- Text shown -
━━━
Mr Ajaj was shown the first surveillance report and the footage from 18 March 2014. The report said that he had been shopping. The second surveillance report was also shown to him and it was put to him that he had told occupational health that he could only walk for five or six minutes whereas the report showed him walking for well in excess of that. Mr Power told Mr Ajaj he did not believe his injuries to be to the extent made out. Mr Ajaj was then suspended.

Mr Ajaj was invited to attend a disciplinary hearing to consider three allegations:

  1.  He had made a false claim for sick pay.
  2. He had misrepresented his ability to attend work.
  3. He had made a false claim of an injury at work.

Mr Ajaj's case in relation to the surveillance videos was that the footage must have been altered. However, the disciplinary officer decided, having heard Mr Ajaj and having considered the material, that each of the three allegations was made out, that each constituted gross misconduct, and that Mr Ajaj should be dismissed with immediate effect.
━━━
- The data -
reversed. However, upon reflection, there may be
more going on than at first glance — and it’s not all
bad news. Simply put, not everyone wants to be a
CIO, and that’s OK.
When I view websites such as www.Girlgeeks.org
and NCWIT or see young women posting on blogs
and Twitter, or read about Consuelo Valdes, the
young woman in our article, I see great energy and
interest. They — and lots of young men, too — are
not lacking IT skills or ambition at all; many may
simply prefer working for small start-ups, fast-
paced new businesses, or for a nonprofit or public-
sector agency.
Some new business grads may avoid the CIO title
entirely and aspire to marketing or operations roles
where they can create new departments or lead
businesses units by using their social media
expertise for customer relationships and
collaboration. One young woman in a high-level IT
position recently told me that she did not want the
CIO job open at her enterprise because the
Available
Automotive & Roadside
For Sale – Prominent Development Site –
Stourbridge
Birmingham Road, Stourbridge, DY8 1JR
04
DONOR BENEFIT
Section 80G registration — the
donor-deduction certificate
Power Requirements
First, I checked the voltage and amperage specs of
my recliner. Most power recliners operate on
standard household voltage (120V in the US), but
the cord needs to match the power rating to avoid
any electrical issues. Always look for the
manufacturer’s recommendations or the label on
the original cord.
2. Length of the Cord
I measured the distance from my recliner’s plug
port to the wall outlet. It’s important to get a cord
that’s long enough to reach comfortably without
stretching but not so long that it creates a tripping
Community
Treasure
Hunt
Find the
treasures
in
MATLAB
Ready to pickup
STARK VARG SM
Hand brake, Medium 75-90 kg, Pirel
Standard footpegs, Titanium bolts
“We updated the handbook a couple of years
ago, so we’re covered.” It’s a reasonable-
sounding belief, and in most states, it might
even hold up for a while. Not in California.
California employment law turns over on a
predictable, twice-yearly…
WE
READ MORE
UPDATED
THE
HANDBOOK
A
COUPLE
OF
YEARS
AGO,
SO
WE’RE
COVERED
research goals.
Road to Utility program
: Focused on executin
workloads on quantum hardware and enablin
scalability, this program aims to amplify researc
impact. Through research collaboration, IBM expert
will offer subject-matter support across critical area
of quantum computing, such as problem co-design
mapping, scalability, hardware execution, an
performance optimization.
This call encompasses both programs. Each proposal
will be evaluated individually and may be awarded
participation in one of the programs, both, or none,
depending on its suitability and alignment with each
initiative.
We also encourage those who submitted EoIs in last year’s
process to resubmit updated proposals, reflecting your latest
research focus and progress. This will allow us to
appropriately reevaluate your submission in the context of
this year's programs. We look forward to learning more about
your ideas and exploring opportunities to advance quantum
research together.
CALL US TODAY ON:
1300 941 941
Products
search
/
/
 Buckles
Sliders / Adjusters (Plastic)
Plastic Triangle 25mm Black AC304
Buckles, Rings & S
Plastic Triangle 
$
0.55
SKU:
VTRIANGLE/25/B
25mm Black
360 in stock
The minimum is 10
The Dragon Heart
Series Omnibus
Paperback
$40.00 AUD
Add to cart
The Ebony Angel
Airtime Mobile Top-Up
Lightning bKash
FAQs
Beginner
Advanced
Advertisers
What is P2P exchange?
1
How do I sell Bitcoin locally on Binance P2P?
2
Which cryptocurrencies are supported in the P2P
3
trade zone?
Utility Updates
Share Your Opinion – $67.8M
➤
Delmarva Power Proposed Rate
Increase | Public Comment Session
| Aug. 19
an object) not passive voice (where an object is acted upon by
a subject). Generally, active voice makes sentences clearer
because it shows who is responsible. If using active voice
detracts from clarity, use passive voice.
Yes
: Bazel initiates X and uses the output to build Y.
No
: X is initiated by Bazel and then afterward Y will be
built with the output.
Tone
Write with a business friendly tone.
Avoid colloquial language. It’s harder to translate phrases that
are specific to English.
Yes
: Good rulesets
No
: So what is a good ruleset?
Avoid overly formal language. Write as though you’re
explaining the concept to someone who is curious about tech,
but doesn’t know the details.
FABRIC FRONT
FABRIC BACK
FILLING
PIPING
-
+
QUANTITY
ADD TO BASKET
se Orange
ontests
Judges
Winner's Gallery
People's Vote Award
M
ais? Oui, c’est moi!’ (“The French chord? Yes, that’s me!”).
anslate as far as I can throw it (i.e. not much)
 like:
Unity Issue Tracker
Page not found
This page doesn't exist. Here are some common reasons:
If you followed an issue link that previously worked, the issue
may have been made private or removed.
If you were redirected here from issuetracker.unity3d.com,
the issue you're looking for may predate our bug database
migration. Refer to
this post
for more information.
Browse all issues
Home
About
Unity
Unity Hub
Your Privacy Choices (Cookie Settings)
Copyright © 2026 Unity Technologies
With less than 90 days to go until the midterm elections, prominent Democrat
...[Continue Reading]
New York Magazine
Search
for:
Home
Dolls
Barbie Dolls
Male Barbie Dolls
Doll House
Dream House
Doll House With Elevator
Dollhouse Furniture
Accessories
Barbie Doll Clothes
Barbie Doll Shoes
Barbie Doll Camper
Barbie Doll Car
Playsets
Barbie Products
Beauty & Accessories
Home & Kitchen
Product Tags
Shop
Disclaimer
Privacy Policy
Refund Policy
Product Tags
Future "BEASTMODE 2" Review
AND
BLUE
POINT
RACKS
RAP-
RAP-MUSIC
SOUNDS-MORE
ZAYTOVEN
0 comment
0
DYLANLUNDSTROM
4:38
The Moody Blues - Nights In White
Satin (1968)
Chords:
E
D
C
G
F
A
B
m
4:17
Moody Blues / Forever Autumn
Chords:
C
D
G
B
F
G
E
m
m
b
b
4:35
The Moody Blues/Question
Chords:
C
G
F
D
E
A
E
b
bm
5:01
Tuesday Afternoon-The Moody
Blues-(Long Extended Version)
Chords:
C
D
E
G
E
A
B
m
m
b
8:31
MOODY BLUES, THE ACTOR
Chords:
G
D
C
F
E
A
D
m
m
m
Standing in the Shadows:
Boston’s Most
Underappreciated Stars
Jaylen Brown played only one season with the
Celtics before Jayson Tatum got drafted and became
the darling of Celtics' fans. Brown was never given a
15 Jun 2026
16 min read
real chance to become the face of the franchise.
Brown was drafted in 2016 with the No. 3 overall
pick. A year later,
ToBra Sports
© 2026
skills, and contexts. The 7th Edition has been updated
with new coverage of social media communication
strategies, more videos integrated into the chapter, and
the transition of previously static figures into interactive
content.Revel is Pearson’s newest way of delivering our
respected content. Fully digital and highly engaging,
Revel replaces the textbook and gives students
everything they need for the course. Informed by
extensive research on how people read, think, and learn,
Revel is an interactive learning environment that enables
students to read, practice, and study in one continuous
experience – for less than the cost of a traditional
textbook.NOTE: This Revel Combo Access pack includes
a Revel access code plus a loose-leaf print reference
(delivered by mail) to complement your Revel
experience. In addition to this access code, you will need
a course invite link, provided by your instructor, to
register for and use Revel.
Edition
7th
━━━
- Activities -
[a] Decide whether each statement agrees with the text about Mr Ajaj's disciplinary case. Answer yes or no, and quote the words from that text that decide it. (i) The first surveillance report stated that Mr Ajaj had been shopping. (ii) Mr Ajaj was dismissed with notice. (iii) Mr Ajaj maintained that the surveillance footage must have been altered.
[b] Reproduce the text about Mr Ajaj's disciplinary case from "1.  He had made" up to and including "injury at work.", substituting "fraudulent claim" for "false claim" wherever it occurs.
[c] Resume the text about Mr Ajaj's disciplinary case, starting after its last sentence.

- Responses to the exercise -
[a]
(i) Yes: "The report said that he had been shopping."
(ii) No: "Mr Ajaj should be dismissed with immediate effect."
(iii) Yes: "Mr Ajaj's case in relation to the surveillance videos was that the footage must have been altered."

[b]
1.  He had made a fraudulent claim for sick pay.
  2. He had misrepresented his ability to attend work.
  3. He had made a fraudulent claim of an injury at work.

[c]
Mr Ajaj appealed and the appeal panel concluded that he had substantially exaggerated the extent of his injury. It believed it was probable that Mr Ajaj had not suffered an accident at work and was therefore falsely claiming to be injured. The appeal was dismissed and Mr Ajaj brought a claim for, amongst other things, unfair dismissal.

Employment tribunal decision

The employment tribunal (ET) accepted that Metroline had a potentially fair reason for dismissal (ie conduct) and that it genuinely believed that Mr Ajaj had exaggerated his injury and its effects.

However, it assessed Metroline's genuine belief by reference to capability (not conduct) considerations and held that, notwithstanding evidence of his exaggeration as to his ability to walk, a reasonable employer would have had regard to the specific duties that Mr Ajaj was required to perform and there was no evidence that Mr Ajaj was actually capable of carrying out the duties of a bus driver, which required sitting in one position for lengthy periods.

Given the above, the ET found that the dismissal was unfair but that Mr Ajaj had contributed to his dismissal to the extent of 35 per cent. Both parties appealed.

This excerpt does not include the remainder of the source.